TASK STATEMENT: Swap "cabin" for "cottage" in everything from the line containing "There are no" down to the line containing "Stringbean’s fortune.", leaving all else unchanged. Write out only those lines, without the pictures.

(Saved entries)
════

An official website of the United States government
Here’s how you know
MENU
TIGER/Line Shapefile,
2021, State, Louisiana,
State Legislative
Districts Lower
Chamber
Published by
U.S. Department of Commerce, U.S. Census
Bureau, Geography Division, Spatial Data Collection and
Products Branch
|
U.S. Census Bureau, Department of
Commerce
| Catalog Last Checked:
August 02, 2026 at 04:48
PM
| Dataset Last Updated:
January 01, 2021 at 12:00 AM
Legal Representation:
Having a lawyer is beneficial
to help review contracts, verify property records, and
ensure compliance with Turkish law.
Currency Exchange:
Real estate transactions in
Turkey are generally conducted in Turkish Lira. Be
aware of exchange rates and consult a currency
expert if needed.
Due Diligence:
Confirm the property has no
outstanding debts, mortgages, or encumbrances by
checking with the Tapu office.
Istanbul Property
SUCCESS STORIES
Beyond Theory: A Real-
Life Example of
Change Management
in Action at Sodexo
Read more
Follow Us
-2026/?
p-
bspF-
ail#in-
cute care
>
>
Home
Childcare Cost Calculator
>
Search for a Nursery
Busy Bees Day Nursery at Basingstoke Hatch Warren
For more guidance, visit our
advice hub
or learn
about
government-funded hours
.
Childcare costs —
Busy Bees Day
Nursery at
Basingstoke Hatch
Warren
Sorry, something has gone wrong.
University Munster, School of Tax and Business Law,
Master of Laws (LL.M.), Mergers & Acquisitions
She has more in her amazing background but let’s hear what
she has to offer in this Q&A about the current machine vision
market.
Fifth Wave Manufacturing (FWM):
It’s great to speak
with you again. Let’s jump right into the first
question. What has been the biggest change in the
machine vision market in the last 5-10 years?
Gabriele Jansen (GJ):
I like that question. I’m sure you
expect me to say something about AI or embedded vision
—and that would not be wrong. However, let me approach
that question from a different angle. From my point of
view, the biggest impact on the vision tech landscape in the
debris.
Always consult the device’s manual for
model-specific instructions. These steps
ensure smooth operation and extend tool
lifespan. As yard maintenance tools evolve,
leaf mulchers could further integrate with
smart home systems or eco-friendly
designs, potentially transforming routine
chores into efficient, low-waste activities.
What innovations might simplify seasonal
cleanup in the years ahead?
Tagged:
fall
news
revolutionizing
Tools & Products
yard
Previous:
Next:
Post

════

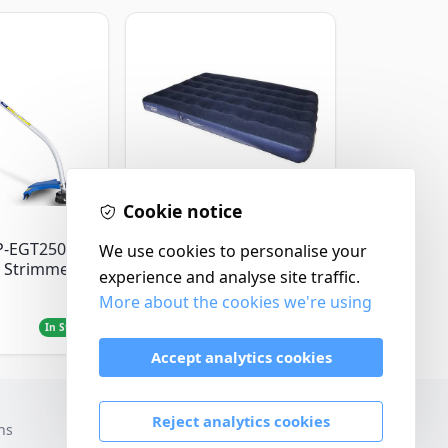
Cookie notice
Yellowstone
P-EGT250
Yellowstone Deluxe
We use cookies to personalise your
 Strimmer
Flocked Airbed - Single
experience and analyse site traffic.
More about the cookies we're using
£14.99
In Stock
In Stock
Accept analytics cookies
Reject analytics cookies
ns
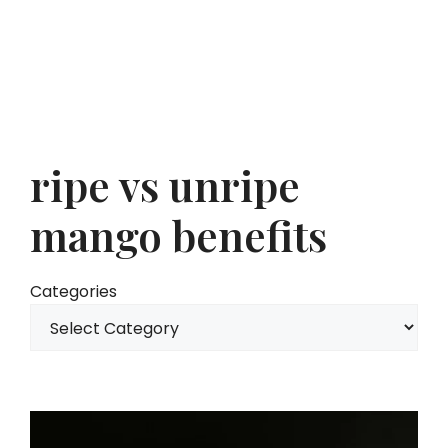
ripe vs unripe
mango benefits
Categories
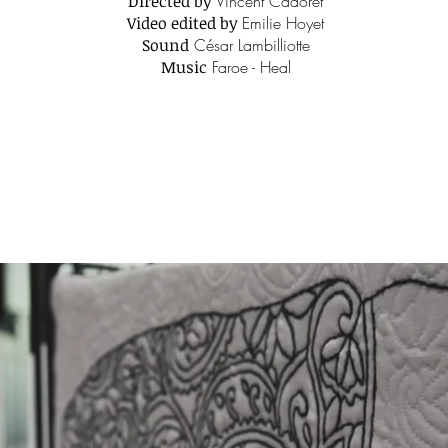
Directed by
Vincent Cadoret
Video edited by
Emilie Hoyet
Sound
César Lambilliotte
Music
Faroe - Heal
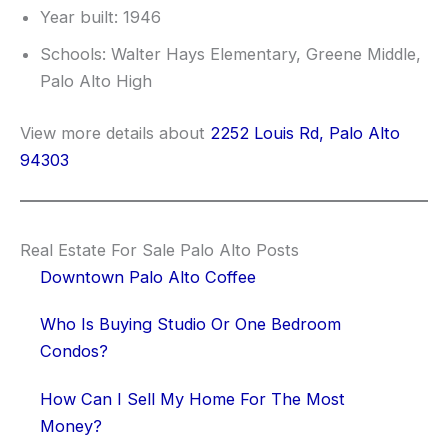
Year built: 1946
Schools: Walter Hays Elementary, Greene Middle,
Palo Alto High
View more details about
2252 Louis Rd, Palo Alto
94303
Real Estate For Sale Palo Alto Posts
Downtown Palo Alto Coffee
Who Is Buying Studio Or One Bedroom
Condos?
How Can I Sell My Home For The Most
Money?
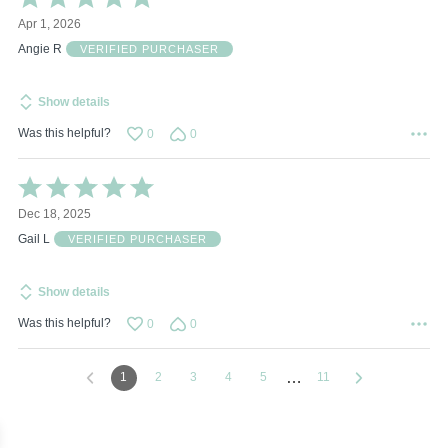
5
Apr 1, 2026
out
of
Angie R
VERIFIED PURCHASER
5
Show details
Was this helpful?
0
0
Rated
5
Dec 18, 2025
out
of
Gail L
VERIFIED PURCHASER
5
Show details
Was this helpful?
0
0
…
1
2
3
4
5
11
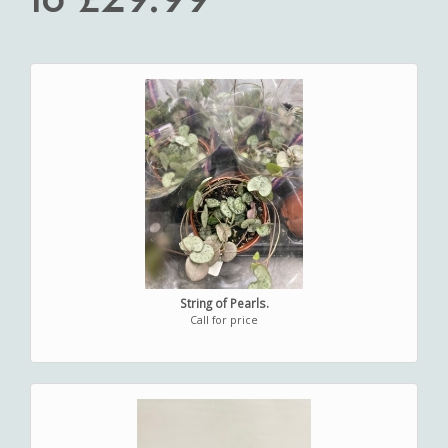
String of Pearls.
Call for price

════

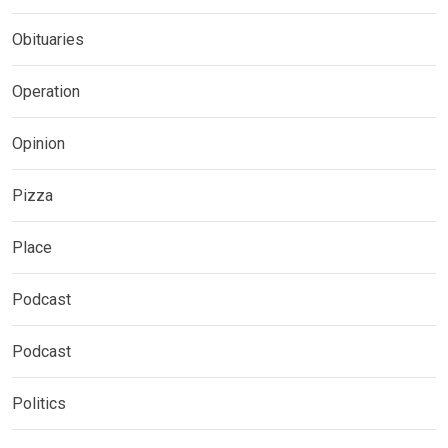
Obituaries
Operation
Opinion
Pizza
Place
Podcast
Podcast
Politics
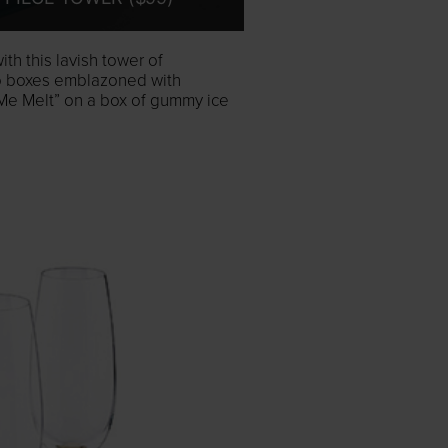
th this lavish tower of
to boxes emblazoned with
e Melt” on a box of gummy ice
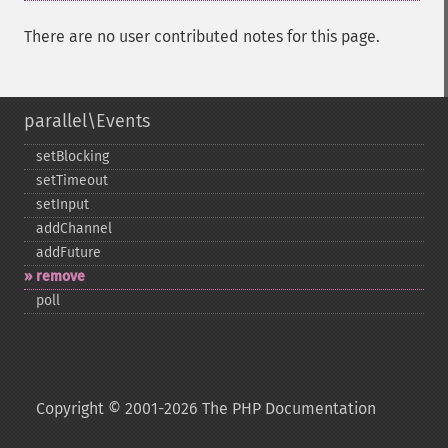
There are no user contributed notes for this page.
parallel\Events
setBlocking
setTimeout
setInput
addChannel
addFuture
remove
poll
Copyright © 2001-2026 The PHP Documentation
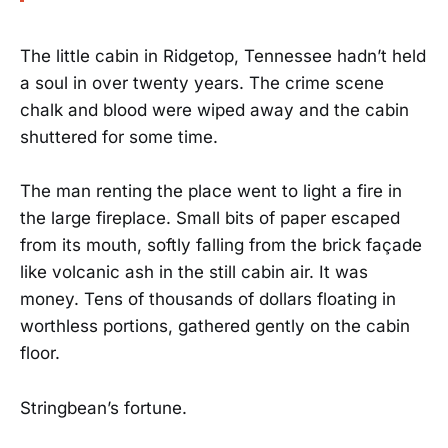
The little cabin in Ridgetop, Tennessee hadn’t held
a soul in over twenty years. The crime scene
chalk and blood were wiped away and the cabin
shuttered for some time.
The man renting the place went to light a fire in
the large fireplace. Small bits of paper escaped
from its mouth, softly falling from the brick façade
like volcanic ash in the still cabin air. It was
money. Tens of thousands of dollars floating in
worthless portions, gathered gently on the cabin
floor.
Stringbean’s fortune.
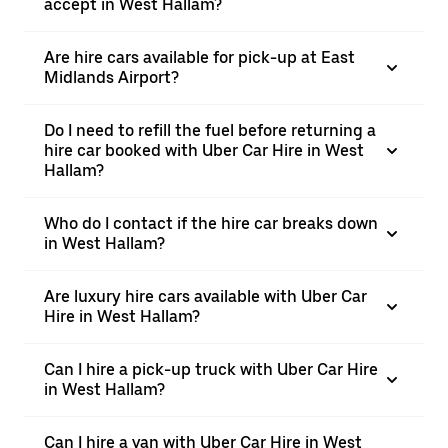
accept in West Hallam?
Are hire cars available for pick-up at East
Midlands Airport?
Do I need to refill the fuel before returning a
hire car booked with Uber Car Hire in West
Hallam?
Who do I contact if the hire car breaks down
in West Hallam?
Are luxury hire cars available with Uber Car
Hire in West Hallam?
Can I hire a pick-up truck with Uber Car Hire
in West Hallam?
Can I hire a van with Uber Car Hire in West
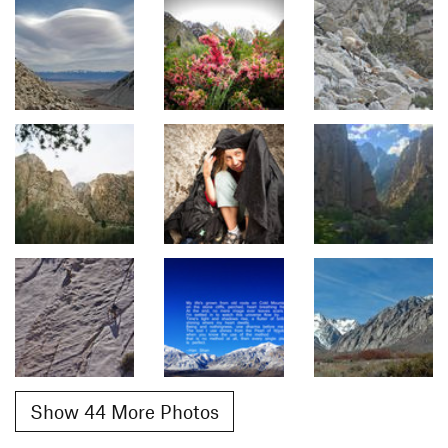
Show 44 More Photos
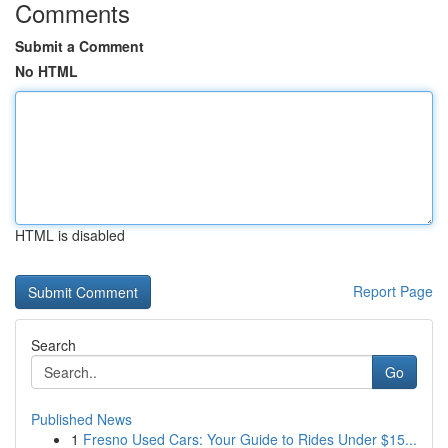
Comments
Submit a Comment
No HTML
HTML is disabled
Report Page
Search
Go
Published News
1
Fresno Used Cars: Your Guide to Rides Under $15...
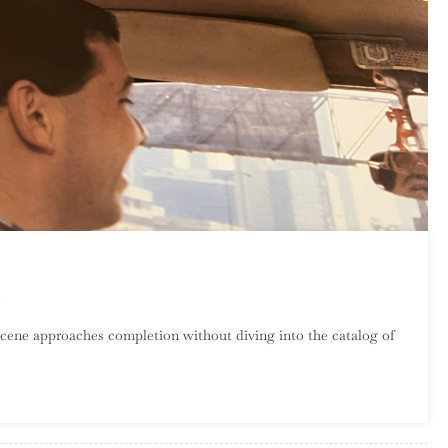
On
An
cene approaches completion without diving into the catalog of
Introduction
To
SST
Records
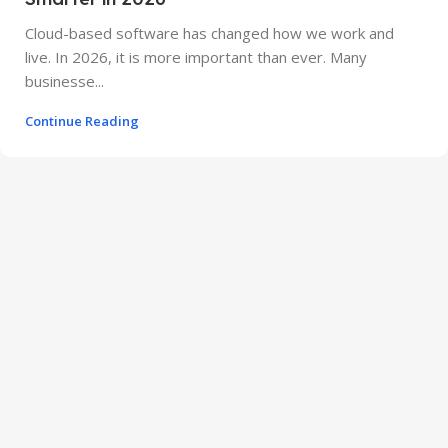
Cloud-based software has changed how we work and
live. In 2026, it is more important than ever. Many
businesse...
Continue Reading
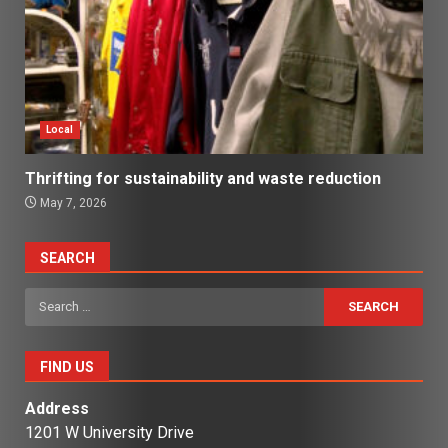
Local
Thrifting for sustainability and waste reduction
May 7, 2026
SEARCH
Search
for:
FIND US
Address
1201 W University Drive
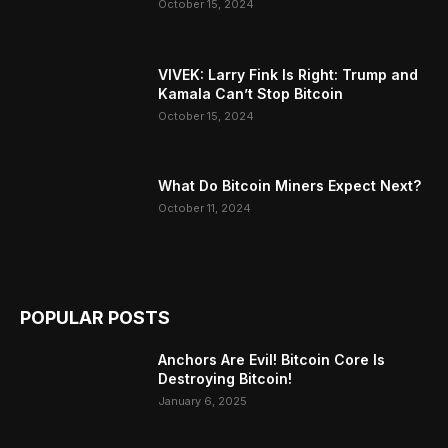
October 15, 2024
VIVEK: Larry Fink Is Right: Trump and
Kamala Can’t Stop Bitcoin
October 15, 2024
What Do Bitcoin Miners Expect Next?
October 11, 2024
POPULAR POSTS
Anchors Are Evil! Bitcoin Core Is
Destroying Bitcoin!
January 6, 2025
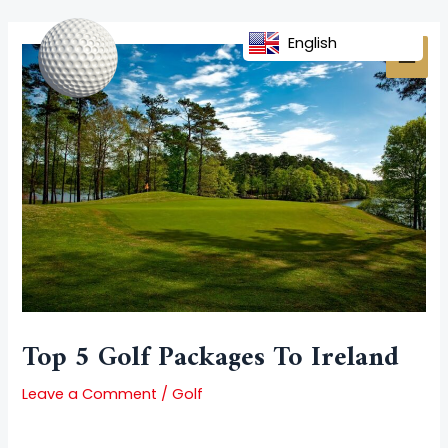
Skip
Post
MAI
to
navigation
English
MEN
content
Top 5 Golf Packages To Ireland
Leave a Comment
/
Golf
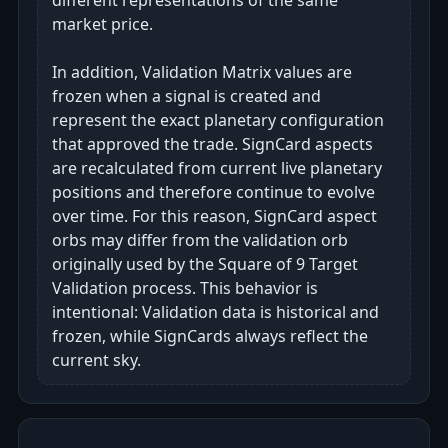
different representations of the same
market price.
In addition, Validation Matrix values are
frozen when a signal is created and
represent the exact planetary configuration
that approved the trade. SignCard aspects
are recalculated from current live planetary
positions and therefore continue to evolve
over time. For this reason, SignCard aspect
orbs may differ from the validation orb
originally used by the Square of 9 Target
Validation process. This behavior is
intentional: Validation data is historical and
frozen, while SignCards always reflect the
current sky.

════

OUTPUT FOR THIS TASK:
There are no user contributed notes for this page.
parallel\Events
setBlocking
setTimeout
setInput
addChannel
addFuture
remove
poll
Copyright © 2001-2026 The PHP Documentation
The little cottage in Ridgetop, Tennessee hadn’t held
a soul in over twenty years. The crime scene
chalk and blood were wiped away and the cottage
shuttered for some time.
The man renting the place went to light a fire in
the large fireplace. Small bits of paper escaped
from its mouth, softly falling from the brick façade
like volcanic ash in the still cottage air. It was
money. Tens of thousands of dollars floating in
worthless portions, gathered gently on the cottage
floor.
Stringbean’s fortune.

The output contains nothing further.